= Youri Latortue =

Haitian politician

Youri Latortue (2017)

Youri Latortue (born 13 October 1967) is a Haitian politician who served as president of the Senate from January 13, 2017 to January 9, 2018. He was sanctioned by the Canadian and United States authorities for his involvement in the global illicit drug trade November 4, 2022.

He was born 13 October 1967 in Gonaïves. A former member of the party Inite, he joined various right-wing parties. As leader of the right-wing coalition in the legislative elections of 2016, he won 29 seats in the Chamber of Deputies and 9 in the Senate. Having a senatorial majority, he was elected president of the Senate in January 2017 becoming the main opponent of the government.

Latortue is a first cousin once-removed of former prime minister Gérard Latortue.

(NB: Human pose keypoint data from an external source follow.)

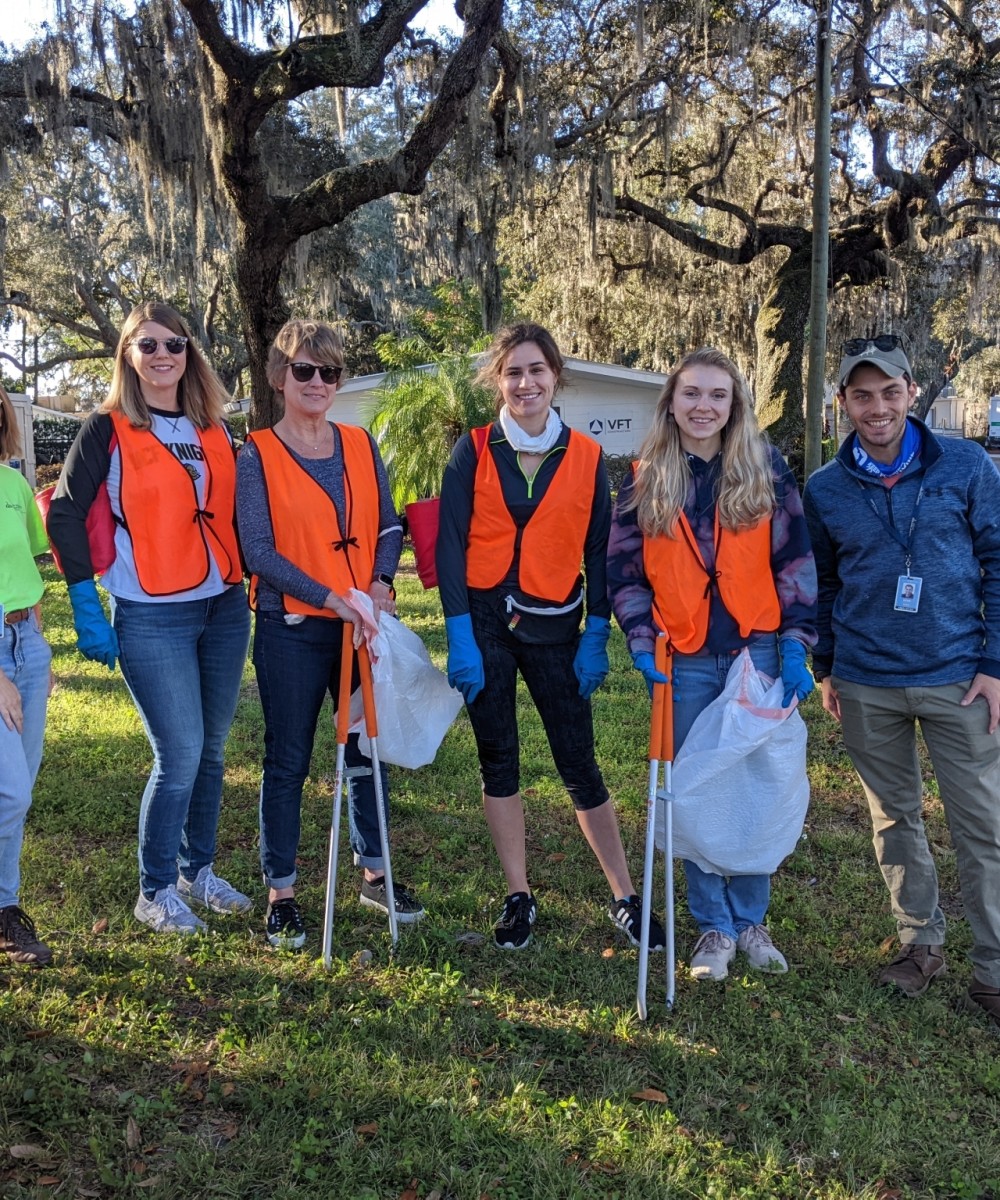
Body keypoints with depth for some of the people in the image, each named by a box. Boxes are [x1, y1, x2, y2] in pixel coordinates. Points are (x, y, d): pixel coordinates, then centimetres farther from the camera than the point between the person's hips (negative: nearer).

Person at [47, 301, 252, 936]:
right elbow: (66, 515, -4)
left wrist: (248, 580, 10)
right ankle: (155, 893, 14)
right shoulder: (107, 430, -3)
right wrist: (88, 612, -8)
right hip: (151, 619, -5)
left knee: (211, 749, 12)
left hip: (224, 607, 5)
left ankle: (198, 871, 29)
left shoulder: (214, 428, 10)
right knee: (180, 756, -5)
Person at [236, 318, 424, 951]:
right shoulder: (257, 455, -4)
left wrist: (381, 583, -10)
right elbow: (260, 552, -10)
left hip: (364, 622, 4)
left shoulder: (361, 445, 7)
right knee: (288, 761, 5)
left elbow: (389, 525, 9)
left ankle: (376, 873, 30)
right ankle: (281, 894, 18)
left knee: (368, 750, 13)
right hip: (292, 630, -4)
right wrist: (332, 600, -18)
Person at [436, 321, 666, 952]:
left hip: (554, 626, 0)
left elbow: (598, 552, 4)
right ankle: (519, 897, 21)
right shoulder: (474, 451, 0)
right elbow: (452, 546, -4)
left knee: (580, 763, 3)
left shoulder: (587, 457, 1)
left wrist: (597, 638, -2)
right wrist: (460, 638, -10)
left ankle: (626, 898, 17)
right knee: (499, 759, 8)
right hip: (484, 623, 1)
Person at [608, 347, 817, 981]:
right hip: (684, 661, 1)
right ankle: (713, 926, 21)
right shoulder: (645, 479, 4)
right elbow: (625, 570, 5)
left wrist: (794, 644, -6)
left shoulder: (766, 467, 2)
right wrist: (642, 644, -7)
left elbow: (795, 560, 1)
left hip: (759, 652, 0)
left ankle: (751, 918, 25)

In a leaked US Embassy cable from 2006, former US ambassador Janet Sanderson described Youri Latortue as "one of the most brazenly corrupt of leading Haitian politicians.” In other cables former US ambassador James Foley accused Latortue of being connected to drug traffickers and running "a network of dirty cops and gangs".

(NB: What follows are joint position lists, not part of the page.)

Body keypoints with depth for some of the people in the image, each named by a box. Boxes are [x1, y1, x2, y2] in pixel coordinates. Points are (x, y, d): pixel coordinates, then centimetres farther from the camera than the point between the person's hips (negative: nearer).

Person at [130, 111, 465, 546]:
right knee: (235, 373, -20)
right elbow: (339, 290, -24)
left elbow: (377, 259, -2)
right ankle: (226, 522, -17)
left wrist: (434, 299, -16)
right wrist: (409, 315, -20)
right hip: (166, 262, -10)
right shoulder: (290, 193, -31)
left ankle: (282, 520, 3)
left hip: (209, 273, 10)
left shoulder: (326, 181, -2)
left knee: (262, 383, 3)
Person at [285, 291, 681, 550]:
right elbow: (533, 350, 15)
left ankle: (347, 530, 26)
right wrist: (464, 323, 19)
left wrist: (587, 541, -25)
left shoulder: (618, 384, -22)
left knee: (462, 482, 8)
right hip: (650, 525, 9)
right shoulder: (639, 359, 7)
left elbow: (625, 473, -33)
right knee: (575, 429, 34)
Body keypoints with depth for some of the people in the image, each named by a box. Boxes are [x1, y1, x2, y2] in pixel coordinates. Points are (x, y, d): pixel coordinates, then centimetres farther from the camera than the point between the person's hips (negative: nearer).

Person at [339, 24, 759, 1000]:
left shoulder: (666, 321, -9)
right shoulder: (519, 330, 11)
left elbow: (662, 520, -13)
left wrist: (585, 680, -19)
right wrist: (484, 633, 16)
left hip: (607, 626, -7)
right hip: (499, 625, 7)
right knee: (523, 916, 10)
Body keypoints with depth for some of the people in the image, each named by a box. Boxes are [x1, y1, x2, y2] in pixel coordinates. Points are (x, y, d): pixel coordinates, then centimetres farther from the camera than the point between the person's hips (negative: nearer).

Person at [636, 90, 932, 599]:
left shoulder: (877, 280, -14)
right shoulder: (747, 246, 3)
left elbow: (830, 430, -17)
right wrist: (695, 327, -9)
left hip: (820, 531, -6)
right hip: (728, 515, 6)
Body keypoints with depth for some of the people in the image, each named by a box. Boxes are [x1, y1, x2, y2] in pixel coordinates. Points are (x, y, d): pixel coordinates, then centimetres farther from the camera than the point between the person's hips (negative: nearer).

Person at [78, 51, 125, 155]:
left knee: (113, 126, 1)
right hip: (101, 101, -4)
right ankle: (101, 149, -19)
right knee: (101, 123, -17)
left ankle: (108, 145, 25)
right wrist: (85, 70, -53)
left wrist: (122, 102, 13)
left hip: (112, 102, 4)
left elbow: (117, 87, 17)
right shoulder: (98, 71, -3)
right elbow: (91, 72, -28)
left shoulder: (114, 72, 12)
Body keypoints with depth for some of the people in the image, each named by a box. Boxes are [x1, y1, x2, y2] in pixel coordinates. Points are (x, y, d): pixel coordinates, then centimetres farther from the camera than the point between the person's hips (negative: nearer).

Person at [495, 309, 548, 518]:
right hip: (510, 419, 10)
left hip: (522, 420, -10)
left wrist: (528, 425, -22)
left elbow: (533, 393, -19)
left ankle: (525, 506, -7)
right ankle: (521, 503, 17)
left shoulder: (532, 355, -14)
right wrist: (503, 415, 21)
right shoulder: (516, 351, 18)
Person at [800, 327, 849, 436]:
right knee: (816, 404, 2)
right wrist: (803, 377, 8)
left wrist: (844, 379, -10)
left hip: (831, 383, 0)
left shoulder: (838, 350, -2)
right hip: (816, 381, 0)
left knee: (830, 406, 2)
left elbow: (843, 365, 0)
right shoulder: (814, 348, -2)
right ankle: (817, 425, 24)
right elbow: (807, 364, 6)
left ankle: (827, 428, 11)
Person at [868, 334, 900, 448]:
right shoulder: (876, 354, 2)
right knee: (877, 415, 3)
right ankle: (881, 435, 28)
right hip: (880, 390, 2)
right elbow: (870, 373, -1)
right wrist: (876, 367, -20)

== U.S. and Canadian Government Sanctions Against Latortue ==
On November 4, 2022, the U.S. the U.S. Department of the Treasury’s Office of Foreign Assets Control and the Government of Canada imposed joint sanctions against Youri Latortue and President of the Haitian Senate Joseph Lambert. The sanctions targeting the former senator was a response to his allegedly involvement in "illegal activities of armed criminal gangs, including through money laundering and other acts of corruption" and having used his position to traffic drugs and collaborated with criminal and gang networks to undermine the rule of law in Haiti". The Office of Foreign Assets Control specifically mentioned Youri Latortue's lengthy involvement in the trafficking of cocaine from Colombia to Haiti.